-- TEXT follows --

These days Germany remembers that the concept of sustainability was originally developed in the timber industry. Wood is an important natural resource and a means for carbon dioxide storage. A new study shows that wood consumption contributes substantially to climate protection in North Rhine-Westphalia.
„Logging soars in our forests. The prices are up. Wood is a good source of income,” says Dieter Altrogge, director of the state forestry office in Siegen-Wittgenstein. Though the timber industry is booming in Southern Westphalia, the wood supply is becoming more and more difficult in other places.
The Food and Agriculture Organization (FAO) predicts that by the year 2050 the world wood consumption could increase up to 50 percent due to the rising global population and increasing demand, in particular from emerging countries. Meanwhile 5.2 million hectares of forest are lost every year. That equals a football field per second. Forests are being cut down faster than they can grow.

-- TEXT concluded --
-- EXCERPTED DATA follows --

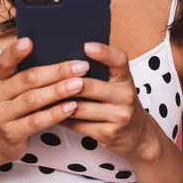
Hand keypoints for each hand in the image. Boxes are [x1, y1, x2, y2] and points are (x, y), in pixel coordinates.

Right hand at [0, 37, 89, 163]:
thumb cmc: (14, 108)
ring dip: (58, 91)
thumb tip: (61, 54)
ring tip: (79, 84)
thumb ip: (30, 74)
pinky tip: (71, 107)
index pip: (4, 61)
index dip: (15, 52)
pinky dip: (55, 113)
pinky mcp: (13, 132)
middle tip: (79, 66)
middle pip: (28, 79)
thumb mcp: (15, 88)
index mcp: (0, 78)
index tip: (29, 41)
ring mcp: (4, 114)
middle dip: (56, 72)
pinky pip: (37, 121)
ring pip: (33, 100)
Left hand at [58, 42, 158, 161]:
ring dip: (59, 103)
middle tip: (46, 77)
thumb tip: (68, 60)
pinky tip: (52, 113)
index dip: (104, 52)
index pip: (119, 61)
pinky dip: (63, 118)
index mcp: (125, 79)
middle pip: (90, 86)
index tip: (86, 46)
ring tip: (43, 96)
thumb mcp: (118, 85)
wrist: (140, 136)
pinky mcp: (108, 133)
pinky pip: (79, 125)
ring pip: (80, 107)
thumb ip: (102, 72)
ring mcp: (118, 116)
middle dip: (66, 83)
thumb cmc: (120, 104)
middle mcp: (125, 96)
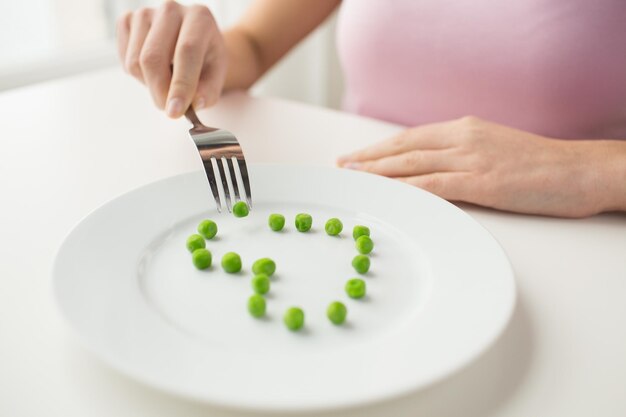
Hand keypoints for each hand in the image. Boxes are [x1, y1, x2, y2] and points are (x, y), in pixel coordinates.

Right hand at [116, 1, 226, 116]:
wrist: (193, 42)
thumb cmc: (206, 59)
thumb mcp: (217, 76)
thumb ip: (208, 92)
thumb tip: (194, 104)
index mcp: (199, 18)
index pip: (186, 52)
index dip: (180, 86)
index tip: (175, 112)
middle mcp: (171, 9)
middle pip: (153, 58)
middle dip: (159, 92)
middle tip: (170, 110)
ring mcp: (145, 13)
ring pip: (135, 62)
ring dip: (149, 85)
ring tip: (166, 82)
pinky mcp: (127, 21)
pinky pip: (124, 59)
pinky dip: (137, 75)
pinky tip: (154, 70)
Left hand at [337, 117, 606, 217]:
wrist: (579, 170)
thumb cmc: (538, 164)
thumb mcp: (493, 149)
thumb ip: (462, 155)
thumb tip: (432, 169)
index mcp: (464, 129)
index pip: (410, 139)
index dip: (379, 149)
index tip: (357, 157)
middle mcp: (462, 139)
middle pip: (404, 149)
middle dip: (369, 159)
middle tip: (343, 167)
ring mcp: (471, 159)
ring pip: (413, 164)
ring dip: (379, 173)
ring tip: (355, 179)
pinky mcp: (482, 181)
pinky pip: (436, 185)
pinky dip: (407, 188)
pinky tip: (388, 194)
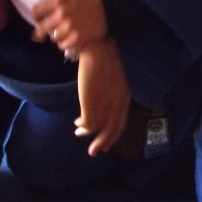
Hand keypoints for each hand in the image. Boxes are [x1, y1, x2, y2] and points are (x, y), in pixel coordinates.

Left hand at [31, 0, 107, 50]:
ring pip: (53, 38)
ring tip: (58, 33)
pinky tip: (66, 40)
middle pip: (41, 28)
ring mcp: (70, 28)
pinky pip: (64, 45)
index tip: (38, 16)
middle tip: (42, 31)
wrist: (114, 7)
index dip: (36, 14)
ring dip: (54, 36)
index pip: (37, 11)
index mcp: (59, 1)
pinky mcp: (78, 38)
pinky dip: (64, 43)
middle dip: (40, 30)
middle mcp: (61, 16)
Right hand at [75, 38, 130, 156]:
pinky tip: (77, 123)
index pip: (120, 124)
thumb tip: (103, 106)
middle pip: (110, 131)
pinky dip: (82, 125)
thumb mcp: (114, 81)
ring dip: (87, 132)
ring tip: (79, 132)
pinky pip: (87, 122)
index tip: (106, 146)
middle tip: (93, 152)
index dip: (113, 137)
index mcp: (124, 99)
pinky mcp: (90, 103)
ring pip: (97, 128)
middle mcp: (116, 105)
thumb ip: (112, 95)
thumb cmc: (104, 61)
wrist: (97, 49)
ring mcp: (104, 105)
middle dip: (101, 143)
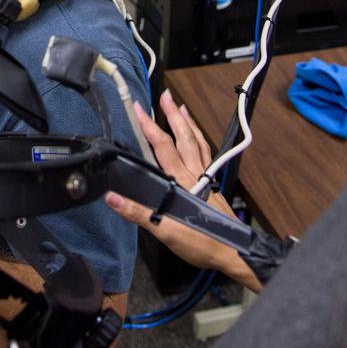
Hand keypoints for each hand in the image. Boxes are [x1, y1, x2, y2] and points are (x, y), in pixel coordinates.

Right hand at [105, 90, 261, 292]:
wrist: (234, 251)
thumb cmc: (203, 242)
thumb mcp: (165, 232)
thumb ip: (138, 213)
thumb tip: (113, 198)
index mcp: (181, 181)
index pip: (162, 146)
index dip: (149, 126)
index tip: (138, 109)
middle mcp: (195, 174)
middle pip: (183, 137)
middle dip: (173, 115)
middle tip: (166, 95)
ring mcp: (206, 178)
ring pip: (197, 143)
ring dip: (188, 123)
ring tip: (181, 108)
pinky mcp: (213, 185)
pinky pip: (205, 154)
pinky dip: (199, 140)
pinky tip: (196, 140)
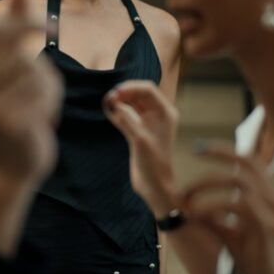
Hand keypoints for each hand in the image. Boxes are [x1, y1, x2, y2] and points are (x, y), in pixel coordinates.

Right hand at [0, 0, 62, 187]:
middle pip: (10, 42)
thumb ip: (13, 22)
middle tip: (53, 29)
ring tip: (42, 100)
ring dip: (46, 79)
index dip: (21, 15)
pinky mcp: (5, 122)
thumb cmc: (12, 106)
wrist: (13, 162)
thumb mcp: (9, 62)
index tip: (48, 21)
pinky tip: (45, 117)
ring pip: (31, 67)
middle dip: (34, 30)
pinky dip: (51, 100)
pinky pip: (42, 93)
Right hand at [104, 81, 178, 215]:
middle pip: (139, 94)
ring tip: (107, 103)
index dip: (130, 87)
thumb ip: (126, 119)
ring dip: (120, 101)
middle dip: (123, 93)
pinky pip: (127, 114)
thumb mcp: (139, 140)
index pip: (147, 89)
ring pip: (132, 103)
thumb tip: (111, 102)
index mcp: (165, 112)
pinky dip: (118, 111)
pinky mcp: (139, 130)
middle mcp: (158, 114)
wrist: (155, 186)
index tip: (115, 93)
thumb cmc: (154, 164)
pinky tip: (109, 111)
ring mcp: (148, 122)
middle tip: (108, 99)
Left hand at [182, 143, 273, 273]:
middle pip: (248, 163)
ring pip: (240, 182)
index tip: (199, 148)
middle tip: (192, 158)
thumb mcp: (231, 236)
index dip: (225, 151)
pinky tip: (197, 215)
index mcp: (272, 197)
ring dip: (208, 186)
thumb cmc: (258, 265)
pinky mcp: (271, 229)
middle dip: (217, 157)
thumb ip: (214, 219)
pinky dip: (213, 207)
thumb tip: (189, 207)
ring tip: (186, 199)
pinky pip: (239, 206)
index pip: (251, 162)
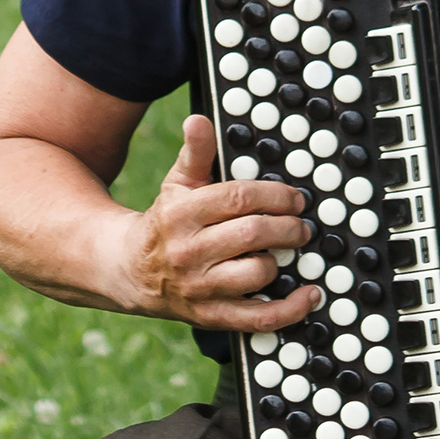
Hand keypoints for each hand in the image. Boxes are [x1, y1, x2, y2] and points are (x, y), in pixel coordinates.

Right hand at [115, 114, 321, 330]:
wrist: (130, 272)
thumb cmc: (166, 221)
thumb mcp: (177, 184)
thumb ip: (195, 153)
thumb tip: (198, 120)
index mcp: (181, 214)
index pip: (237, 198)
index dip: (274, 195)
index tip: (293, 198)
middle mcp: (188, 252)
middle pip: (252, 233)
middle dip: (287, 226)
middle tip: (300, 224)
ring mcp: (199, 288)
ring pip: (257, 272)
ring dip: (281, 259)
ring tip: (287, 249)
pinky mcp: (210, 317)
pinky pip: (258, 318)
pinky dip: (290, 309)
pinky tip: (309, 294)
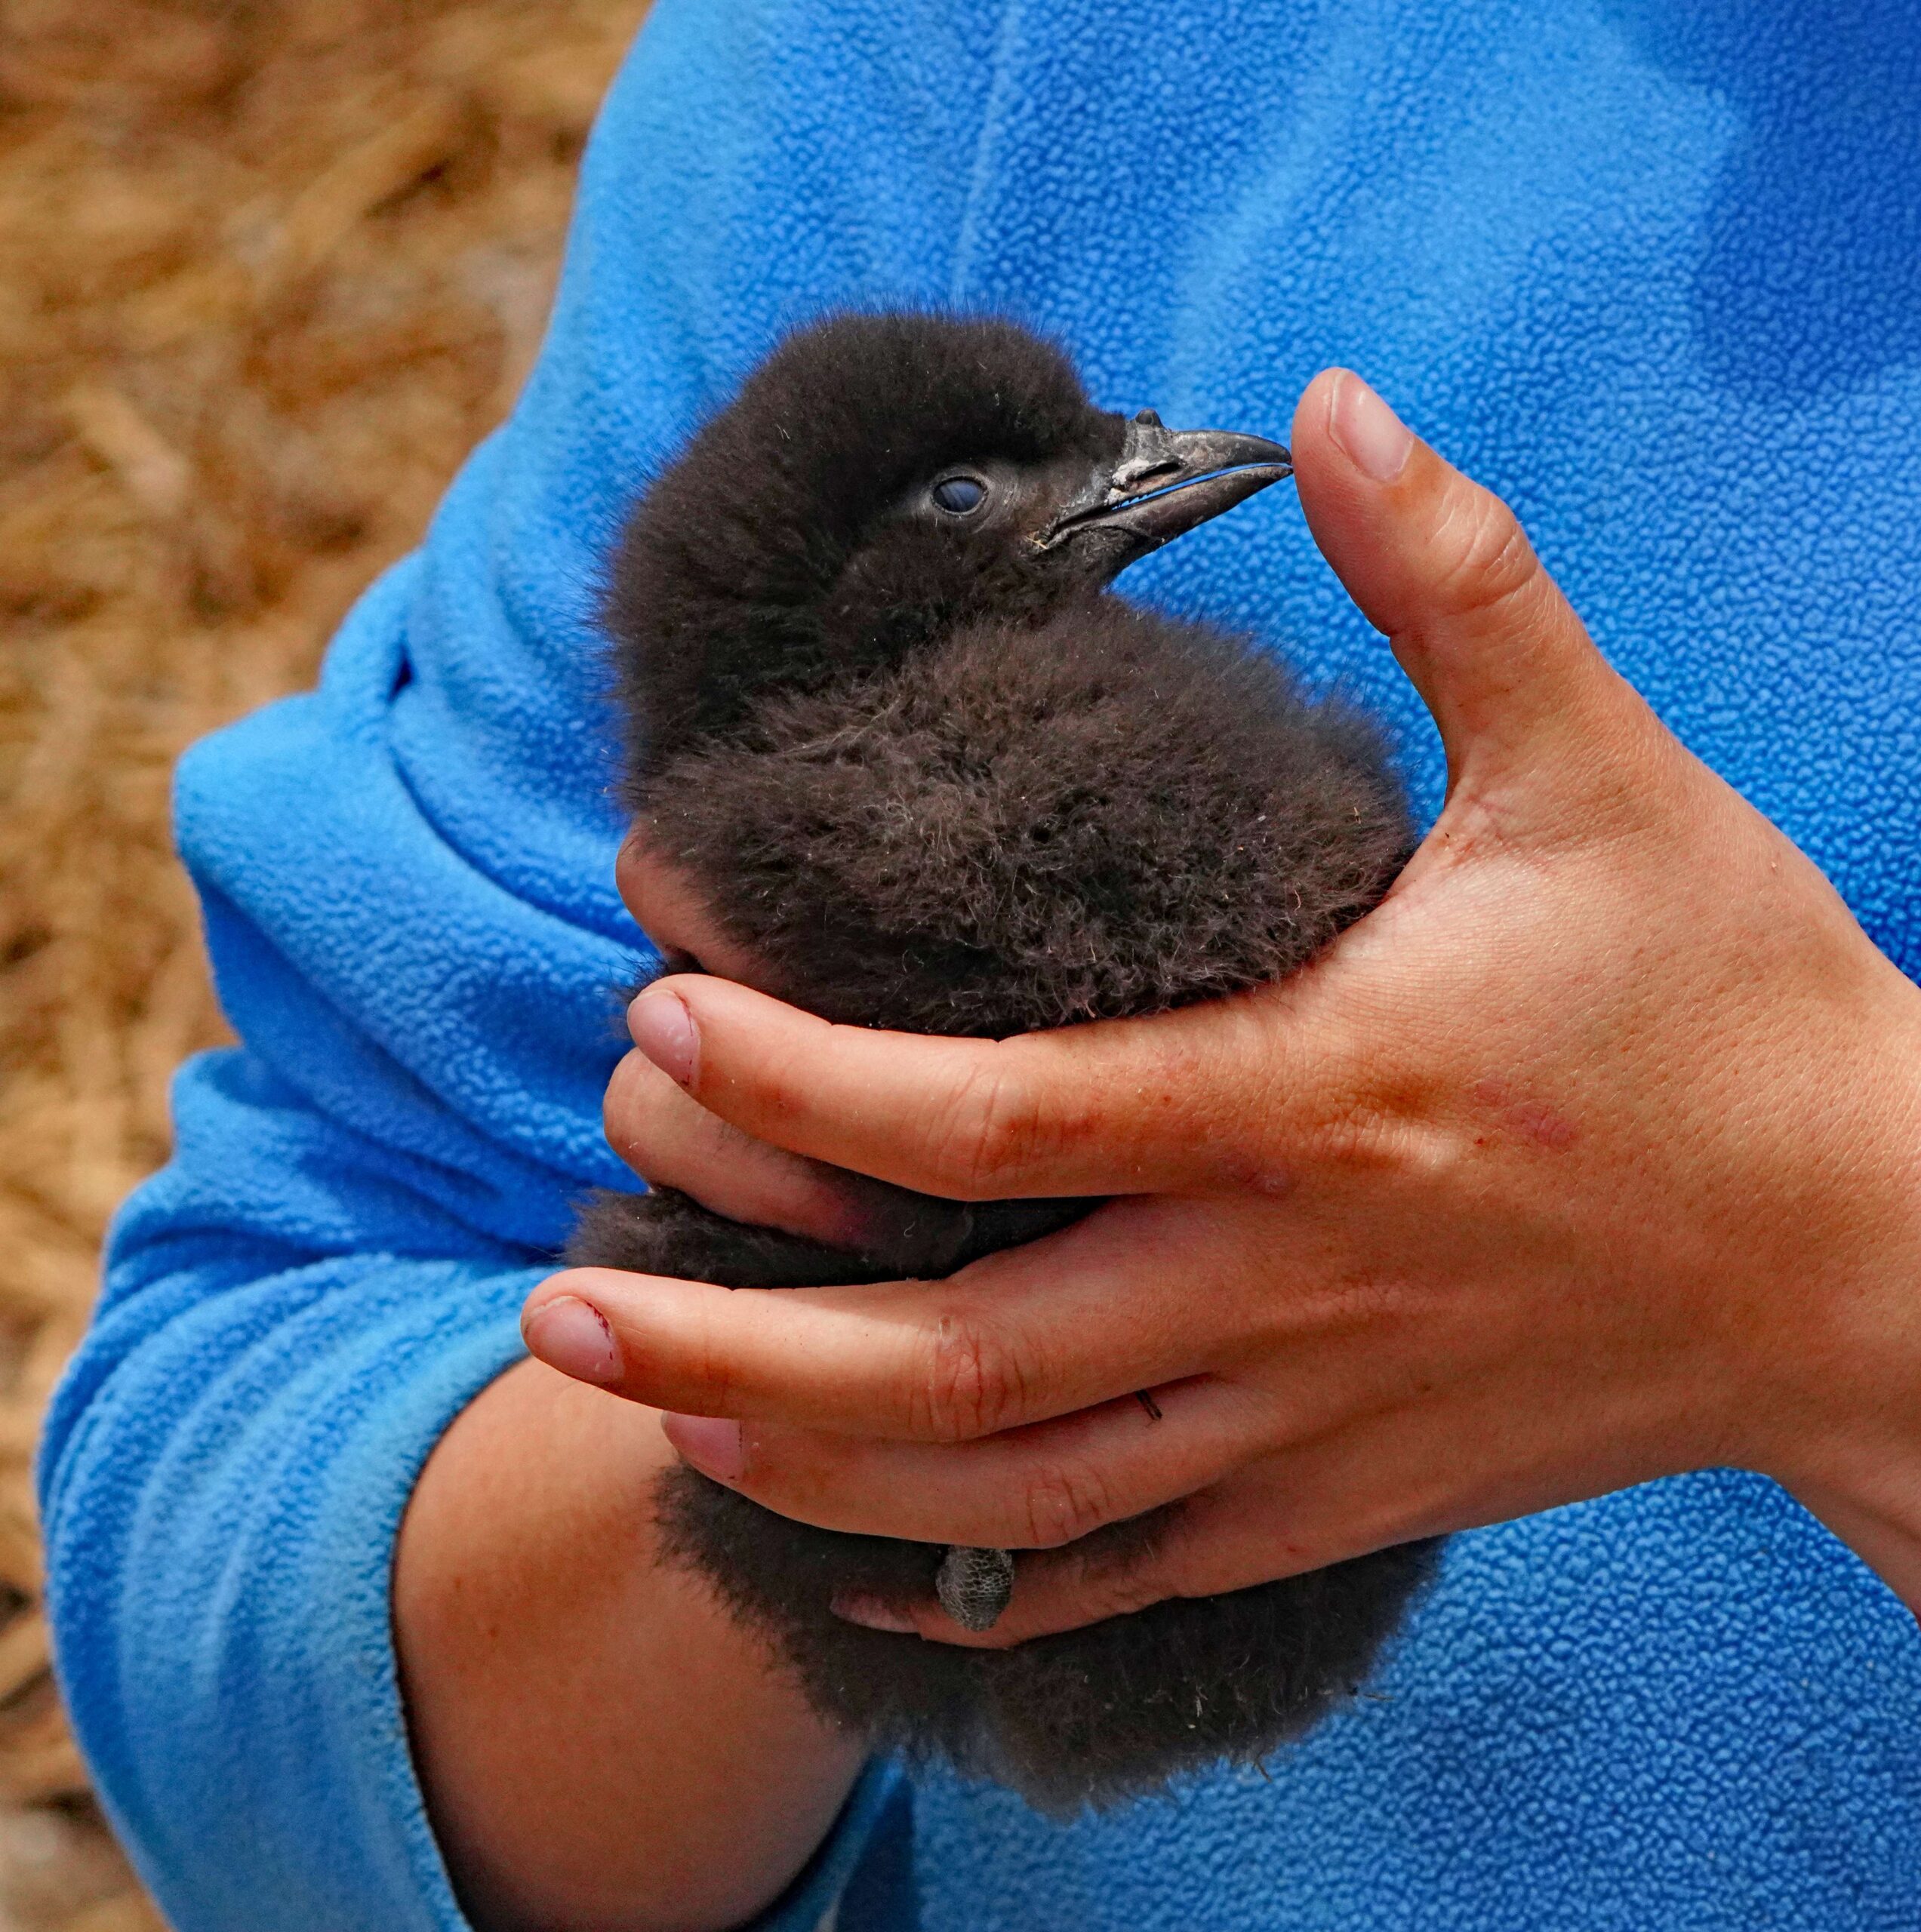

-- EXCERPTED DATA concluded --

• _THINGS TO DO_:
#1 Decide whether each statement agrees with the text about wood and forests. For each, answer yes or no and quote the words of the text that settle it: (a) By 2050 world wood consumption could rise by up to 50 percent, according to the FAO; (b) Dieter Altrogge says wood prices have fallen; (c) 5.2 million hectares of forest are lost each year.
#2 Carry on writing the text about wood and forests, starting right after its final sentence.
The material isn't needed for what comes next.

• _RESULTS FOR THE EXERCISE_:
#1
(a) Yes: "The Food and Agriculture Organization (FAO) predicts that by the year 2050 the world wood consumption could increase up to 50 percent"
(b) No: "The prices are up."
(c) Yes: "Meanwhile 5.2 million hectares of forest are lost every year."

#2
Father of sustainability
300 years ago, Hans Carl von Carlowitz, a Saxe nobleman and royal mining administrator, realized that this, in the long run, would destroy the livelihood of the local population. Back in the early 18th century, people in Saxony not only relied on wood for cooking, heating and building, but the local silver mining and smelting of ores consumed whole forests. Worried about the increased wood scarcity, he championed a system of cultivation of timber so “that there would be a continuous, steady and sustained use“.
Carlowitz is considered to be the father of the principle of sustainability. Last week’s national awareness week for sustainability (June 15 – 21) focused on the 1713 publication of his groundbreaking book („Sylvicultura Oeconomica“) on sustainable yield forestry. For the opening of a travelling exhibition dedicated to his life and work, the forestry office in Siegen-Wittgenstein organized a one-day conference on „sustainability over the course of time“.
The term nowadays has a much wider scope, Alrogge says: “In addition to the economic component, we are now looking at the ecological, social and cultural value.” The goal is a sustainable, multi-functional management that balances the economic, ecological and recreational aspects of forests.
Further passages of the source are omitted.